Dealers And Stealers

There are violin dealers out there who scour the schools and prestigious music festivals in search of innocent young very promising string players for the purpose of cultivating a prospective sale of one of their fine instruments that they may own or have “on consignment.” This I have no problems with since, as a string player, one of the great joys of a life in classical music is to own a great instrument from one of the masters of the Cremonese or Venetian or Brescian periods.
What I take issue with is the implied necessity of one of these priceless masterpieces in making a career. So a young player before he/she is near full potential musically or technically or earning power is led to believe that without that Stradivari or Guarneri they will not be able to compete and their very career will be in jeopardy. Throughout the entirety of my more than 50 year playing career I have yet to encounter a string player under the age of 20 with enough knowledge, musicality, and technique to bring everything out of a master instrument.
Assuming they were able to accomplish these tasks, I doubt that more than two percent of any given audience would be able to decipher the difference in sound between a contemporary instrument and one from the master era.
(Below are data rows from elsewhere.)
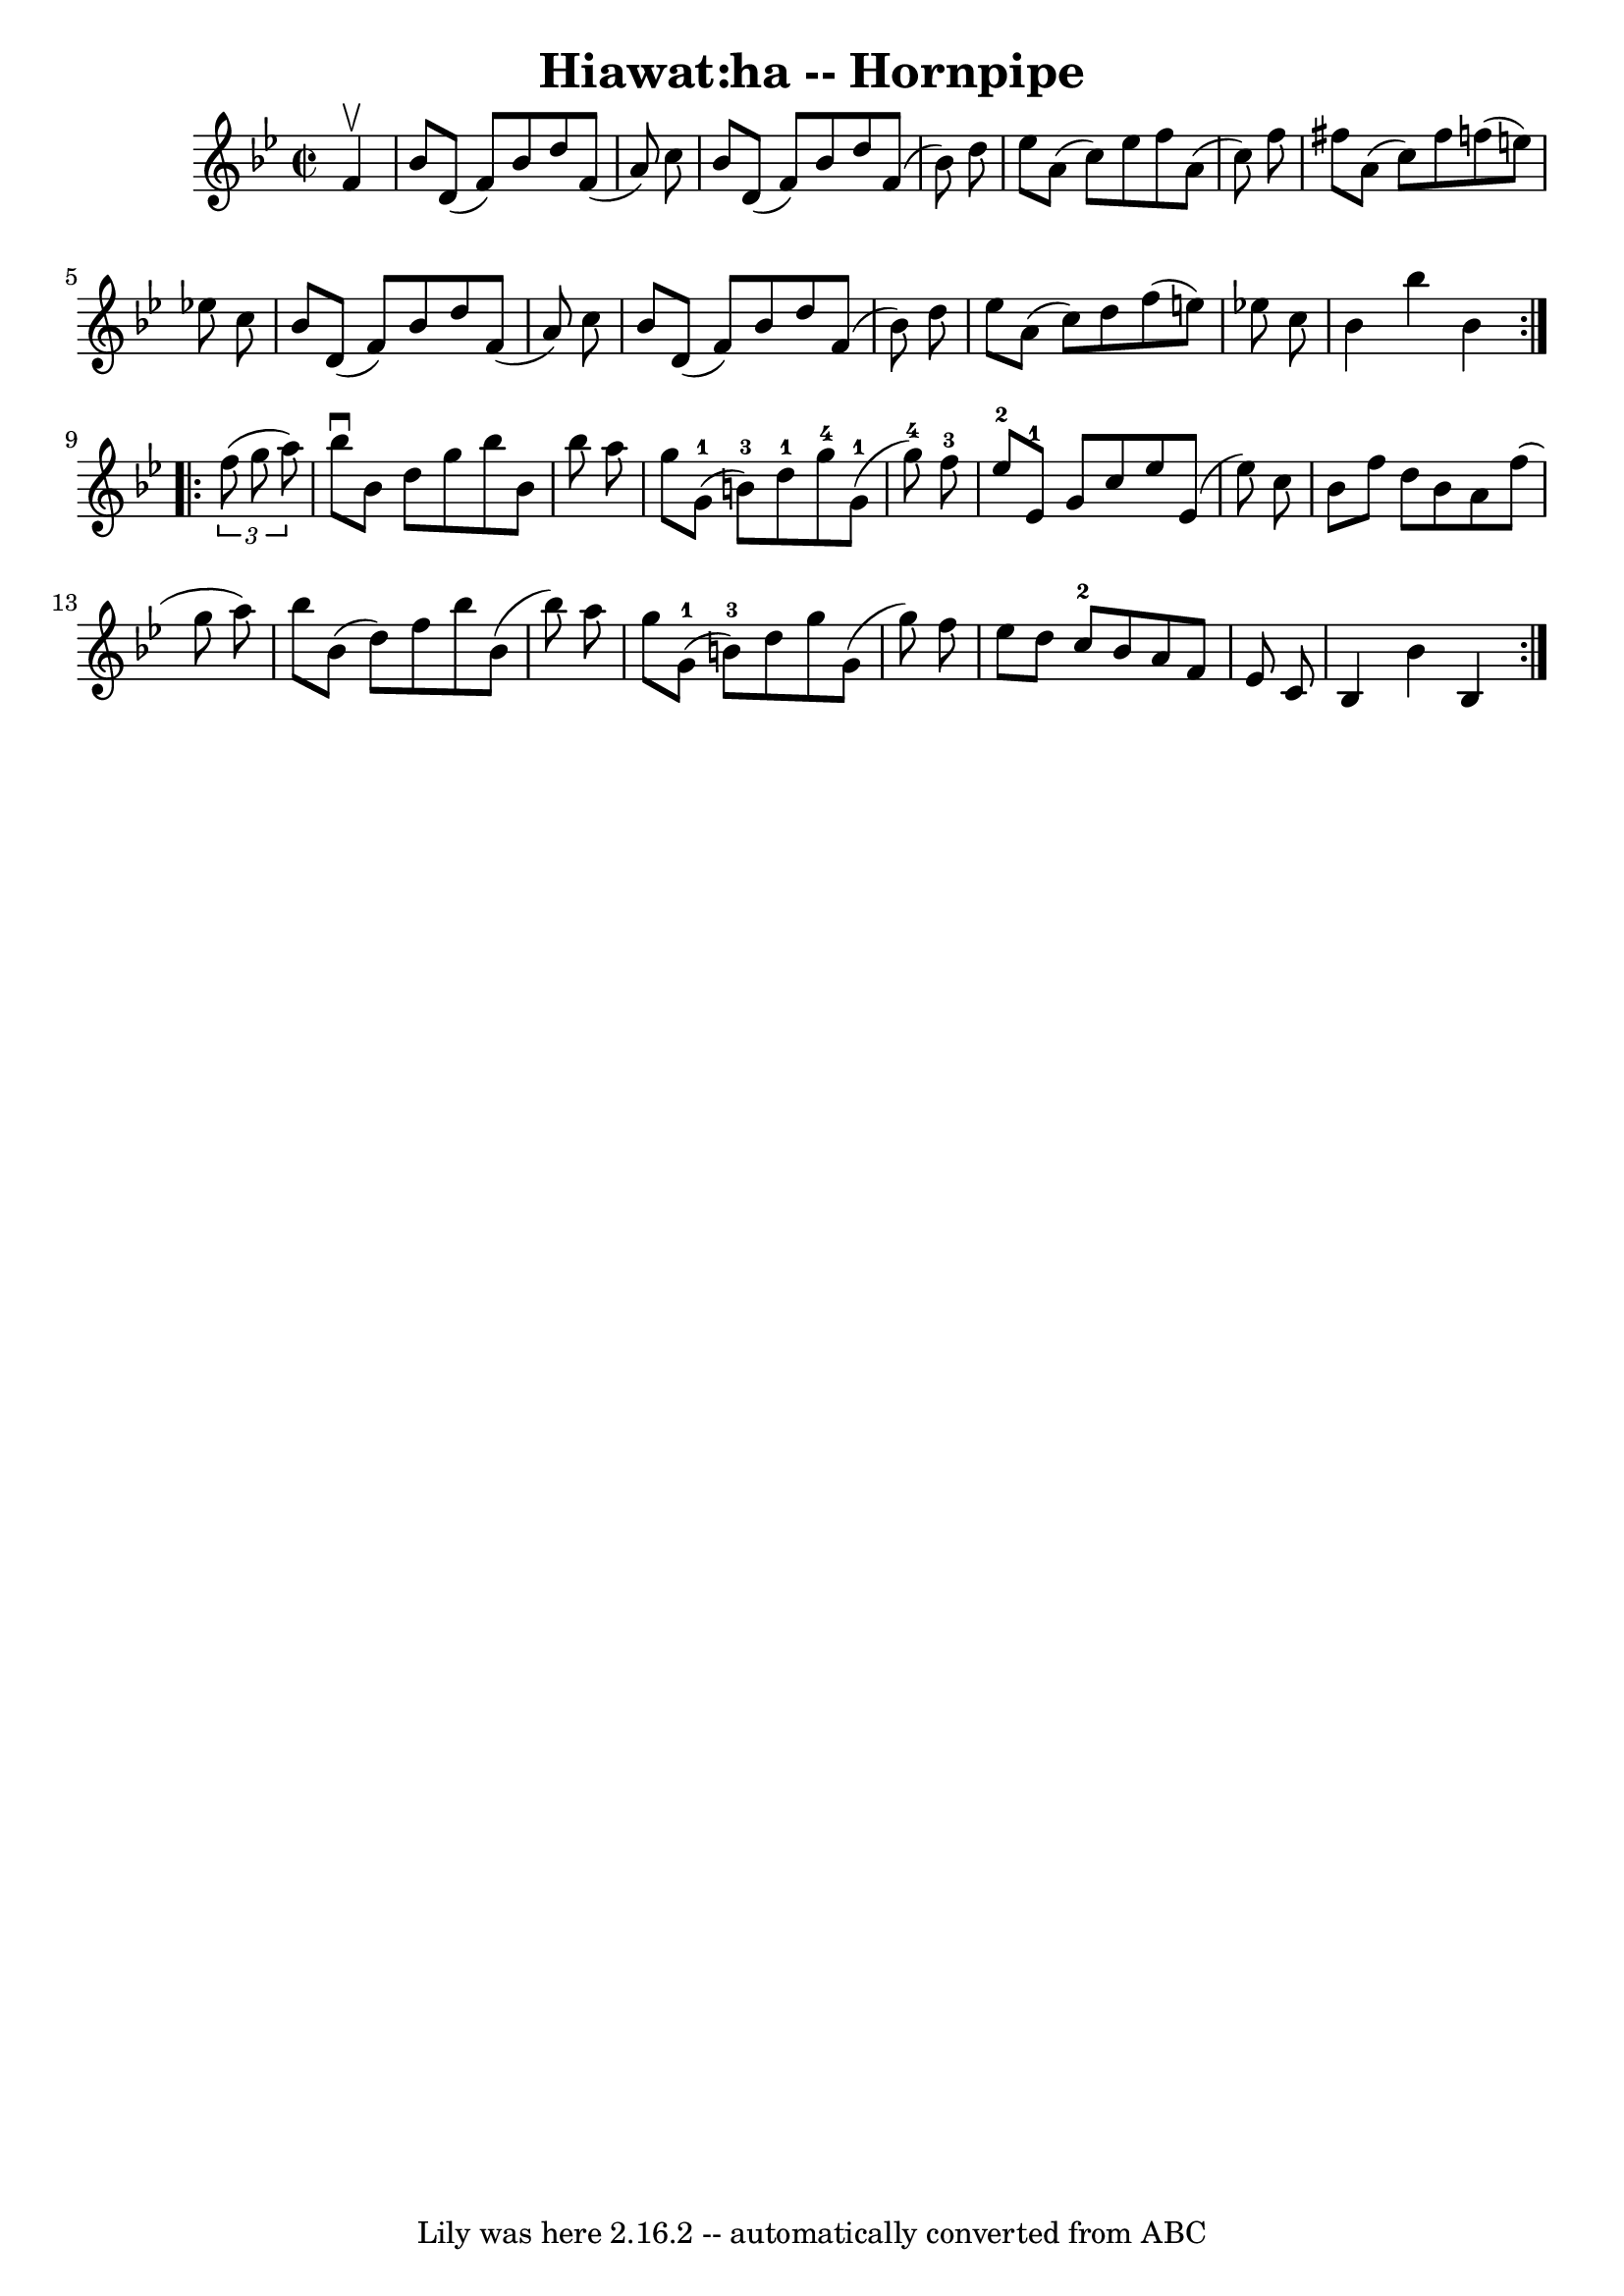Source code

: \version "2.7.40"
\header {
	book = "Cole's 1000 Fiddle Tunes"
	crossRefNumber = "1"
	footnotes = ""
	tagline = "Lily was here 2.16.2 -- automatically converted from ABC"
	title = "Hiawat:ha -- Hornpipe"
}
voicedefault =  {
\set Score.defaultBarType = "empty"

\repeat volta 2 {
\override Staff.TimeSignature #'style = #'C
 \time 2/2 \key bes \major   f'4 ^\upbow \bar "|"   bes'8    d'8 (   f'8  -)   
bes'8    d''8    f'8 (   a'8  -)   c''8  \bar "|"   bes'8    d'8 (   f'8  -)   
bes'8    d''8    f'8 (   bes'8  -)   d''8  \bar "|"   ees''8    a'8 (   c''8  
-)   ees''8    f''8    a'8 (   c''8  -)   f''8  \bar "|"   fis''8    a'8 (   
c''8  -)   fis''8    f''!8 (   e''8  -)   ees''!8    c''8  \bar "|"     bes'8   
 d'8 (   f'8  -)   bes'8    d''8    f'8 (   a'8  -)   c''8  \bar "|"   bes'8    
d'8 (   f'8  -)   bes'8    d''8    f'8 (   bes'8  -)   d''8  \bar "|"   ees''8  
  a'8 (   c''8  -)   d''8    f''8 (   e''8  -)   ees''!8    c''8  \bar "|"   
bes'4    bes''4    bes'4    }     \repeat volta 2 {   \times 2/3 {   f''8 (   
g''8    a''8  -) } \bar "|"   bes''8 ^\downbow   bes'8    d''8    g''8    
bes''8    bes'8    bes''8    a''8  \bar "|"   g''8      g'8-1(   b'8-3 -) 
  d''8-1     g''8-4     g'8-1(   g''8-4 -)   f''8-3 \bar "|"     
  ees''8-2   ees'8-1   g'8    c''8    ees''8    ees'8 (   ees''8  -)   
c''8  \bar "|"   bes'8    f''8    d''8    bes'8    a'8    f''8 (   g''8    a''8 
 -) \bar "|"     bes''8    bes'8 (   d''8  -)   f''8    bes''8    bes'8 (   
bes''8  -)   a''8  \bar "|"   g''8      g'8-1(   b'8-3 -)   d''8    g''8  
  g'8 (   g''8  -)   f''8  \bar "|"   ees''8    d''8    c''8-2   bes'8    
a'8    f'8    ees'8    c'8  \bar "|"   bes4    bes'4    bes4  }   
}

\score{
    <<

	\context Staff="default"
	{
	    \voicedefault 
	}

    >>
	\layout {
	}
	\midi {}
}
Even Jascha Heifetz, who I believe to have been the greatest single performer on a string instrument in the last 100 years, used a Tononi violin when he made his Carnegie Hall debut in the early 1900’s.
What comes into play more often than not these days is so much prestige that dealers have when they sell a great instrument that maybe has a significant provenance has nothing to do with the artistic value of the new owner. To assume that one must have a great instrument that sells for $2,000,000, (Aaron Rosand, in his late 80’s, just sold his violin for $10,000,000) instead of a fine new instrument made in the last 20 years, is ridiculous.
The best new instruments are in many playing points superior to all but the most exceptional old instruments. Moreover, the cost is often laughably less expensive. The price range of $5,000- $50,000 will yield superb instruments. The renaissance of great new makers in the last 20 years proves this. It is therefore folly to assume at the onset of a career that one must have an old instrument to succeed. What succeeds is musical and technical brilliance.
The young players should play new instruments until their musical personality has fully developed. Only then should they even think of searching for a great old instrument to own and play as his/her primary instrument.